Achille Bonito Oliva tiene razón cuando, en su “Conferencia” publicada en Robinson el pasado 18 de febrero, afirma con sólida convicción que la obra de arte no existe como una mónada, sino como una porción de un sistema que se completa con el valor añadido que garantizan las conexiones que el producto de la mente y la mano del artista teje “con la crítica, el mercado, los coleccionistas, el museo, el público y los medios de comunicación”. Puede que también tenga razón cuando afirma que el arte “es la suma total de todas las obras publicadas en los libros de historia del arte” (axioma que lleva repitiendo de la misma forma al menos desde 1999), aunque no avanza ninguna consideración nueva y no hace más que resumir, para el lector de Repubblica, la teoría institucional del arte que George Dickie formuló hace más de medio siglo, a finales del siglo XIX. medio siglo atrás, a finales de la década de 1960, cuando, rechazando de facto la idea de que una obra de arte pueda tener características aparte de su evidencia tangible, definió la propiaobra en sí como un artefacto al que un tipo particular de institución social (lo que Bonito Oliva llama “el sistema del arte”), o un subgrupo de ella, ha conferido el estatus de candidato a un cierto tipo de apreciación.
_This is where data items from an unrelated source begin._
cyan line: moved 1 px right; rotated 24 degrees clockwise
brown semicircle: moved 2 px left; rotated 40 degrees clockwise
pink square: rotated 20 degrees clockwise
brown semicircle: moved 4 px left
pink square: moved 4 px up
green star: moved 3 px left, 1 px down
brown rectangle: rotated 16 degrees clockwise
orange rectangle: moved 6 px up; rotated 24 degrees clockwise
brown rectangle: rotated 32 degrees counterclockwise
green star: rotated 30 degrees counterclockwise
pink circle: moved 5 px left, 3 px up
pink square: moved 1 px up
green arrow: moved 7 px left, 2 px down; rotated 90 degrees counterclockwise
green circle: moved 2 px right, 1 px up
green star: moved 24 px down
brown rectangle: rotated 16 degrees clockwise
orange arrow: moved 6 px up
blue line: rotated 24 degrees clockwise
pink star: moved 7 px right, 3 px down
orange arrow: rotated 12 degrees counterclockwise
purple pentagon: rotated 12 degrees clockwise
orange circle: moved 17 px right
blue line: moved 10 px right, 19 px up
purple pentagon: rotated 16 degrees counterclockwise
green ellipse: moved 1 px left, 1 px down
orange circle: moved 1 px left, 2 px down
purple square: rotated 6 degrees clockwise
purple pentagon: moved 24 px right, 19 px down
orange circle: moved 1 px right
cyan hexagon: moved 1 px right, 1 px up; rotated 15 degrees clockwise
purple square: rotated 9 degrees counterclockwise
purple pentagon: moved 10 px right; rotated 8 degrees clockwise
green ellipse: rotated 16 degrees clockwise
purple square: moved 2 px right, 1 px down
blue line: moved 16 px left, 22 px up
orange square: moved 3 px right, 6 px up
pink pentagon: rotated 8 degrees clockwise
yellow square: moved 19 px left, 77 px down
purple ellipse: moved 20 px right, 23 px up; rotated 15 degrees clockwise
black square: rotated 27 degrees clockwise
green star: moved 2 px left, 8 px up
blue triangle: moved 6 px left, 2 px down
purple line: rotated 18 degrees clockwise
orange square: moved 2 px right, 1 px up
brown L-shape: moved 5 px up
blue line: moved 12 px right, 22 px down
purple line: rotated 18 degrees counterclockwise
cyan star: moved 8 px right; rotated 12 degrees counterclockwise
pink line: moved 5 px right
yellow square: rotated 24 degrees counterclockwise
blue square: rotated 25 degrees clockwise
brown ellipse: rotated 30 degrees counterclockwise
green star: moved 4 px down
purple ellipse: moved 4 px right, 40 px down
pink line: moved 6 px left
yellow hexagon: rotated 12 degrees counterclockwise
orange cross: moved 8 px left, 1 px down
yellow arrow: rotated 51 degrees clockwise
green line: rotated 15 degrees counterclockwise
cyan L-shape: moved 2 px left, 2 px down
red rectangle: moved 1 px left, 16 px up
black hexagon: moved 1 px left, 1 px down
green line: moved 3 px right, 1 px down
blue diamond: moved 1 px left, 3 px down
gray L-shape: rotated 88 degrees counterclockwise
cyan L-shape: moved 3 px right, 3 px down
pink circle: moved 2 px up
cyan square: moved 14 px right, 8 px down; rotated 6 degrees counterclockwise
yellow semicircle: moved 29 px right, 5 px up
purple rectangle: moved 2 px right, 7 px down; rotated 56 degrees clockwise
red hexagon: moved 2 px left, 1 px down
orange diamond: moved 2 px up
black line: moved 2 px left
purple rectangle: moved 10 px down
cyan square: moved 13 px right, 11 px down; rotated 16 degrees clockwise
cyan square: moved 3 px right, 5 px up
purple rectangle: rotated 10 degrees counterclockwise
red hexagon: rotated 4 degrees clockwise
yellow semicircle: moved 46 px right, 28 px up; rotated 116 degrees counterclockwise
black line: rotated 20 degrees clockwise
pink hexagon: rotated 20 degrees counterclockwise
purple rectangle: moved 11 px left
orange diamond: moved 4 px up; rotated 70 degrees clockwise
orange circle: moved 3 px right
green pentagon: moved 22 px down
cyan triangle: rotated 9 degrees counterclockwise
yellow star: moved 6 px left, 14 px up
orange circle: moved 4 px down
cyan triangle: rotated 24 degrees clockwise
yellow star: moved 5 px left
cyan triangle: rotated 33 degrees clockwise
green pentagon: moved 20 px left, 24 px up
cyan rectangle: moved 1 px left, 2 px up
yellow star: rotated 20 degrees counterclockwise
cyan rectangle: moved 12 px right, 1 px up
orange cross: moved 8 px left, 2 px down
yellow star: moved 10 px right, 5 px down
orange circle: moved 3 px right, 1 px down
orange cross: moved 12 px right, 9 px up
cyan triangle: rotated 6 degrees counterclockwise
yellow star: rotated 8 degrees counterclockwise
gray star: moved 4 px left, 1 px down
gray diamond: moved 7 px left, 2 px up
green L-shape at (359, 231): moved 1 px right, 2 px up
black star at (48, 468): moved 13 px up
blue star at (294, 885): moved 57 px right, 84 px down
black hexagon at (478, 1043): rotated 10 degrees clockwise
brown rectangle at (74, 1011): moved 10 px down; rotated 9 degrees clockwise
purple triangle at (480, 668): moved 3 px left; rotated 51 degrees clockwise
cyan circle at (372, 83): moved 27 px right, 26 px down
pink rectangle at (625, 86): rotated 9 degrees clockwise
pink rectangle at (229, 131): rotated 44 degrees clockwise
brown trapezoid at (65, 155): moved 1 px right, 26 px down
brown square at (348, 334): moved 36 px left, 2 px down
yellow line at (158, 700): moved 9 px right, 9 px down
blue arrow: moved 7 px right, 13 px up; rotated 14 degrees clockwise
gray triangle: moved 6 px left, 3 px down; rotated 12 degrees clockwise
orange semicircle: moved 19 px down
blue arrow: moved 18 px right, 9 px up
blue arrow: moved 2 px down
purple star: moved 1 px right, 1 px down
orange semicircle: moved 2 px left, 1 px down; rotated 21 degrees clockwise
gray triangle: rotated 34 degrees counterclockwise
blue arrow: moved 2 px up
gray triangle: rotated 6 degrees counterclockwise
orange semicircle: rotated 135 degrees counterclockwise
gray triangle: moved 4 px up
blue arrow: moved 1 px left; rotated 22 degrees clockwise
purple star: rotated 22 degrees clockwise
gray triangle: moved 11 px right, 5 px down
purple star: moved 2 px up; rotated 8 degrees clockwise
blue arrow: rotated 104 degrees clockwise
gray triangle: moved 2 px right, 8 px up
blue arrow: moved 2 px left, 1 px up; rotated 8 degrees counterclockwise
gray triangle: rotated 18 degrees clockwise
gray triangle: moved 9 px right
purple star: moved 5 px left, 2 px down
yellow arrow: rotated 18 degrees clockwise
Y quienes le han señalado que, a fin de cuentas, por residual que pueda considerarse su aportación, sin la obra de arte el sistema del arte ni siquiera existiría (evidencia sobre la que, sin embargo, estamos seguros de poder apostar que hasta el propio Bonito Oliva está de acuerdo).
No es el caso, sin embargo, de abrir discusiones ontológicas que vayan más allá de la pieza de Bonito Oliva: Más bien fue Roberto Gramiccia quien, en un post público en su perfil de Facebook, señaló acertadamente que el llamado “sistema del arte” no es más que “una forma particular de ese que ”una forma particular de esa industria cultural que sigue las leyes del mercado y del sistema capitalista“, y que como tal ”se desinteresa totalmente de la calidad y se preocupa exclusivamente por el negocio y la acumulación hasta el punto de teorizar que todo puede ser arte".
Ahora bien, tomando como referencia un artículo de Luca Zuccala que publicamos en estas páginas, podría decirse, esquematizando al extremo (pero de forma útil para dar una idea), que la industria cultural actual se mueve esencialmente hacia dos tipos de público: el que compra obras de arte y el que visita museos, exposiciones y eventos. Ambos públicos son alcanzados por una propuesta sujeta a las leyes establecidas por el mercado (siempre con el objetivo de vender mercancías, de colocar un producto, ya sea una obra de arte o una entrada para una exposición), pero sufren el hecho de que el “garante” (llamémosle así) de este mercado, es decir, el crítico, está cada vez menos presente. Las causas de esta progresiva salida de los críticos se han discutido largo y tendido, se siguen discutiendo y se seguirán discutiendo. La consecuencia coincide con el problema principal: no tanto la existencia de un “sistema del arte”, más o menos extenso, más o menos constatado históricamente, más o menos fragmentado y más o menos reconocible, sino la cualidad que tal sistema es capaz de expresar, reconocer, sostener, transmitir y potenciar.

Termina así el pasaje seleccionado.